Action item A:
In the essay on prison and voices, how many phone calls a week did the writer have while in the CMU?
Action item B:
In the paragraph of the essay on prison and voices that begins "I really like the sound of a woman's voice," what qualities does the writer give a woman's voice? List every one.
Action item C:
Extend the essay on prison and voices, picking up after its final sentence.

Extract provided:
This had not really struck me until I began looking at those photos for the show. Even though they were insufficient for what I wanted to convey, it felt like they had cleansed my eyes, in a sense. It struck me that this deprivation I had endured totally changed my perceptions of what I was looking at. I did not realize how important that appreciation for beauty was until pretty recently, and I was disturbed by the realization.

If you think some of the people in your life are not very beautiful, do some time in prison. This is not just a thing of the eyes but all that can be observed about a person. If the eyes are the windows of the soul, you might do well to blindfold some of these folks. Not just the prisoners, but the staff. One of the things that troubled me the most as I began to think of it, was the women who worked in our correctional system, and how they had become masculinized. Some even chewed tobacco, which, as much as I love nicotine, and with all due respect to any chewers who may be listening, I find to be among the most disgusting things a man can do, not involving fecal matter. To see women doing this made me absolutely sick.

A man in my position, doing a live call in radio show, I have to think a lot about voices, it would be fair to say. It is not just my voice I like the sound of. I don't take calls on the air just because I think it will please the audience or, "the more you talk the less I have to" as I'm fond of saying. I don't just like to talk, I like to listen, and when I listen, I pay attention to words, sure, but I pay more attention to voices. This is among the reasons why my audio troubles haunt me such as they do.

With men, tone conveys much, but I tend to rely on their words and we can communicate near as easily via email as face to face.

Not so with women. I need to see the contours of her face. I need to hear the tone of her voice. I feel I would do a woman a terrible disservice to take her words at face value, and fail to interpret the other wealth of information God gave her the gift of conveying with her eyes and her tone.

Every man over 30 knows he has lost the argument with his lover when he says to her "but, honey you said.... X, Y, and Z!"

Haha, yes, well, young man, maybe that's the words that she used, but when you get to be my age, you'll realize she told you everything you needed to know, and you were not listening as a man must learn to listen to a woman, sir. You must improve your communications skills, not her.

I really like the sound of a woman's voice. It has this amazing duality to it, in which it is both mysterious, and packed full of information. It is like a puzzle.

I only had two phone calls a week though when I was in the CMU, and my love life had endured a series of tragedies prior to my arrest. So, I did not get nearly enough of this for some time, and what there was of it did not give me the things that I love about a woman's voice.

But I did listen to the radio for more than news sometimes. And while we could not stream music like you can out here, I did acquire an MP3 player and purchase a number of songs by very talented female vocalists like Adele, and Ellie Goulding, and Kiarra, and Camilla Cabelllo, and Olivia O'Brien, and Julia Michaels, and Evanescence, and others. I would not listen to these artists while I did other things. Music consumes me. I cannot concentrate on a task with music on in the background. Save for perhaps drive. I would listen alone in my cell concentrating entirely on their voices, and this was the closest I came to lovemaking for a number of years.

I am not complaining, though I know it sounds like it. Firstly, I am describing some intensely enjoyable experiences here that I could have had in no other way. If I was asked "Would you like to go to prison and appreciate women's voices very intensely" I'd have said “No, I can appreciate women’s voices just fine without prison, thanks.” But while there, I was totally rocked by this experience, and I learned a great deal from it.

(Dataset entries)
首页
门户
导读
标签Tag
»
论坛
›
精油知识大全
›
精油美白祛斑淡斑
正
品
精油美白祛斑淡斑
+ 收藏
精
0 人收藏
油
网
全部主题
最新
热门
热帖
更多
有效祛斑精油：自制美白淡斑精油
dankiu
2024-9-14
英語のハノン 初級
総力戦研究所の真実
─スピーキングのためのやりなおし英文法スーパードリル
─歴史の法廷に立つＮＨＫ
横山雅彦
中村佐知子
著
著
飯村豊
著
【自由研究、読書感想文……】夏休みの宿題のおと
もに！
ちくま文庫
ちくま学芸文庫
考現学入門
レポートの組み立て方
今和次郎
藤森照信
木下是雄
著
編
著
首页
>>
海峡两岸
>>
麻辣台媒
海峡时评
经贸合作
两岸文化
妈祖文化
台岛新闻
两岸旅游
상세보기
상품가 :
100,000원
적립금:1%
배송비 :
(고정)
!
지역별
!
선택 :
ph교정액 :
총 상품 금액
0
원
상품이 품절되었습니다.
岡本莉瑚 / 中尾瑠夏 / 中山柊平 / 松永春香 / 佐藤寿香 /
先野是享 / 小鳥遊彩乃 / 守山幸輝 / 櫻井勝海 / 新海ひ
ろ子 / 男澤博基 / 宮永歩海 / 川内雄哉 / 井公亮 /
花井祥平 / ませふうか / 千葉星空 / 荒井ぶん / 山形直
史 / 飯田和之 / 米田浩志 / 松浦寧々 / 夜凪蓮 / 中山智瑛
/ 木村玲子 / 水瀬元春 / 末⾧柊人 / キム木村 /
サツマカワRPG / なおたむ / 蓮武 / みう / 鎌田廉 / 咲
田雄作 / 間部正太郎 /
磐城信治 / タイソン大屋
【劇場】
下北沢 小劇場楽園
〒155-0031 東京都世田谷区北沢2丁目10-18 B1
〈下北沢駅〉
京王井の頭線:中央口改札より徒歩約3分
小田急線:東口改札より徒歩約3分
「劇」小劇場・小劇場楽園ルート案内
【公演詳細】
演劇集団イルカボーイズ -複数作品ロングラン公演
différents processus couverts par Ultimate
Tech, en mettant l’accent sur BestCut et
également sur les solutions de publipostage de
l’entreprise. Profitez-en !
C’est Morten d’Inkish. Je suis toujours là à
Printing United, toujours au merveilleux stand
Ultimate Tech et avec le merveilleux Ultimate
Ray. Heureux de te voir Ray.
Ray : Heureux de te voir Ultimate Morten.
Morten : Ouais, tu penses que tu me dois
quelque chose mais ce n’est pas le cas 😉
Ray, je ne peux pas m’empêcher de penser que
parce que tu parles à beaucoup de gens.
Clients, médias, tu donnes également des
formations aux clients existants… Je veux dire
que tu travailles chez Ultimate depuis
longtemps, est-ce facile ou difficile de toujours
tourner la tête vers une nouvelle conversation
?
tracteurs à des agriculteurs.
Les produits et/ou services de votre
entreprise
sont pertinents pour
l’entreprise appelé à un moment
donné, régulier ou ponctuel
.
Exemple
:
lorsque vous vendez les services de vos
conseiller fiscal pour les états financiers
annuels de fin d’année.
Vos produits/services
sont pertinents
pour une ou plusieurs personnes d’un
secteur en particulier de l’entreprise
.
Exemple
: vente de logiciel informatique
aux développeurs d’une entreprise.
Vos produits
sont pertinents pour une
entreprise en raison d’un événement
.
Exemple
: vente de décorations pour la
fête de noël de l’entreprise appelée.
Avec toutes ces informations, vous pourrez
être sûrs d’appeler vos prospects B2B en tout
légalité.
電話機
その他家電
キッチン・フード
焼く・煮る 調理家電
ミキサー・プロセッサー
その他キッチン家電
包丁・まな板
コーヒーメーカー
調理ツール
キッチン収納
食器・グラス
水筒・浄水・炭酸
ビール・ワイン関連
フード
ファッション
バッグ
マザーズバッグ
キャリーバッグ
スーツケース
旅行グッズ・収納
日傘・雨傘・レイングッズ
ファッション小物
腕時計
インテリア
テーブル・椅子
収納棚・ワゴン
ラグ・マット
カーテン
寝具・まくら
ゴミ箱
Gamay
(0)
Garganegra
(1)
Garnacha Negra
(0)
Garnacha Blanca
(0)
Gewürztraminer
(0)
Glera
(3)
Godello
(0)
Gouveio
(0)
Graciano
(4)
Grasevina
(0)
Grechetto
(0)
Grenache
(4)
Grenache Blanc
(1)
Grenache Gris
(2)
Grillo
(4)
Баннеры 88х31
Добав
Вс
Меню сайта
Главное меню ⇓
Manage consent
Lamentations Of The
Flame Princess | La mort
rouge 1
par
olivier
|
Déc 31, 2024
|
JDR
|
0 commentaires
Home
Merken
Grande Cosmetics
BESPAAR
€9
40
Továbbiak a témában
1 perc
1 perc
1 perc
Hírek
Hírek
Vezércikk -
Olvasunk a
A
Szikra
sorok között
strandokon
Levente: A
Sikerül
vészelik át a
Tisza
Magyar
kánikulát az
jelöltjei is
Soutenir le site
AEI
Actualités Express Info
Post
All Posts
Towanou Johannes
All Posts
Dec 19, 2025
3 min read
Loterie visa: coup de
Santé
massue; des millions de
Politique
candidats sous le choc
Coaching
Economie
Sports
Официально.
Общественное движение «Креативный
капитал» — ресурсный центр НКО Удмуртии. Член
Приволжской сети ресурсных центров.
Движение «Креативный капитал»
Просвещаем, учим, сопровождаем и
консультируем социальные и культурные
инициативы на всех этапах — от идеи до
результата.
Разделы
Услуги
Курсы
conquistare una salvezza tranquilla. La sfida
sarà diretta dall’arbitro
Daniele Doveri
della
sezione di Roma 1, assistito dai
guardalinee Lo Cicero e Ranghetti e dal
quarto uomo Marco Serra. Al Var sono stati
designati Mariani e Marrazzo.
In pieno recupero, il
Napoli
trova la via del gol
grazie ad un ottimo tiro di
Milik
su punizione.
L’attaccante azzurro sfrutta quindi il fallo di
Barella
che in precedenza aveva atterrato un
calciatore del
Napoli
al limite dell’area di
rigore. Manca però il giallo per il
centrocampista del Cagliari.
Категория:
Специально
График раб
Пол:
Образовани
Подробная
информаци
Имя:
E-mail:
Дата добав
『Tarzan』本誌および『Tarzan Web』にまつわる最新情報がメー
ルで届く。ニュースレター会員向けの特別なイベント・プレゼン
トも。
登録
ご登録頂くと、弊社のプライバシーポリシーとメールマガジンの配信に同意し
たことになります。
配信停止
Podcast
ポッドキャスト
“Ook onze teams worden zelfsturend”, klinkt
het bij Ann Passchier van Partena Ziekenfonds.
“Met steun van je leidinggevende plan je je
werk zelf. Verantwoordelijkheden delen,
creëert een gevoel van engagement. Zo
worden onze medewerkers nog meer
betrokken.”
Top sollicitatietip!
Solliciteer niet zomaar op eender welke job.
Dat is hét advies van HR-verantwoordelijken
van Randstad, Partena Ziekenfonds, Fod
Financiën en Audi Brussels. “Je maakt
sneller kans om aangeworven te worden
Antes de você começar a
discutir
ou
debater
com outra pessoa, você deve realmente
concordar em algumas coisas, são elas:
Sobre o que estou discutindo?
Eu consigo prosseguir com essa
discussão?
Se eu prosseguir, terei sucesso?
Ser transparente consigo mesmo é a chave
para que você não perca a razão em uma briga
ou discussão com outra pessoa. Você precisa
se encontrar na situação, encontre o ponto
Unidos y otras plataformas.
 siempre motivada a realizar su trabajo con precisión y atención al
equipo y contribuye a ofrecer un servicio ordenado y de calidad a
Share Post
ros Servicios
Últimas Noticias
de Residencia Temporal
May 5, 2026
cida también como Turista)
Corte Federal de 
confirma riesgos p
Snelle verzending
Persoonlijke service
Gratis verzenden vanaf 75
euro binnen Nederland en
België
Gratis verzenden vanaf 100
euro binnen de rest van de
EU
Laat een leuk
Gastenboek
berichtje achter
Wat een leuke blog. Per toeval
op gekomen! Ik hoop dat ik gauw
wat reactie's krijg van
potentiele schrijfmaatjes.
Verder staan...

Task result A:
The writer had only two phone calls a week.

Task result B:
- It has an amazing duality.
- It is mysterious.
- It is packed full of information.
- It is like a puzzle.

Task result C:
Moreover, I have tried to make a point not to complain about prison, because this is not the image that I wish to present, and I could of course have done a lot worse in these terms. Though I think it was wrong what I was sent to prison for, I have surely done enough wrong to warrant some punishment. In the end, it will do none of us, me least of all, any good to dwell in the darkness of Marion, Illinois. I just had to tell you about this in order to set the stage for something.

I might also note that I am not complaining about being very busy. I haven't been all work no play since I have been home. I have been blessed to know a woman's touch since my release, and I will say no more of it than that she is not still in my life, because that would be impolite. I will, however, breach decorum once again, to note that I have viewed pornography more than once since I have been out.

This has never bothered me so much in the past, but it bothered me a great deal in recent days, as I had been thinking about beauty, and my capacity to appreciate it.

I hadn't viewed pornography almost the entire time I had been locked up. They do not allow it in the federal prison system, or in any of the jails I was in. The first time I went to jail in New York, there were porno mags all over the place. They were absolutely ubiquitous. Banning pornography seems to be one of the changes that have since been made to much of the correctional facilities in this country, along with banning smoking, but the occasional racy image will find its way round.

At the county jail where I was held pre-trial in New Hampshire, they had these modified Android tablets for the prisoners which had come to replace the books and the mail. They were actually connected to the Internet through WiFi, and though this connectivity was very tightly restricted, we were able to subvert some of the controls on them. Some guys managed to find books in the outside libraries that contained images of women's breasts. In a world flooded with hard core porn this would hardly raise an eyebrow, but deprived of such things, these images were very exciting even in small doses.

When I got home and in front of a computer, it did not take me long at all to pull up PornHub. When I went to look at it, after all that time, it was like when I was a kid all over again. The intensity of it was a bit much, actually. I have not viewed it nearly so much as I had before I was arrested, which I confess was not at all infrequent.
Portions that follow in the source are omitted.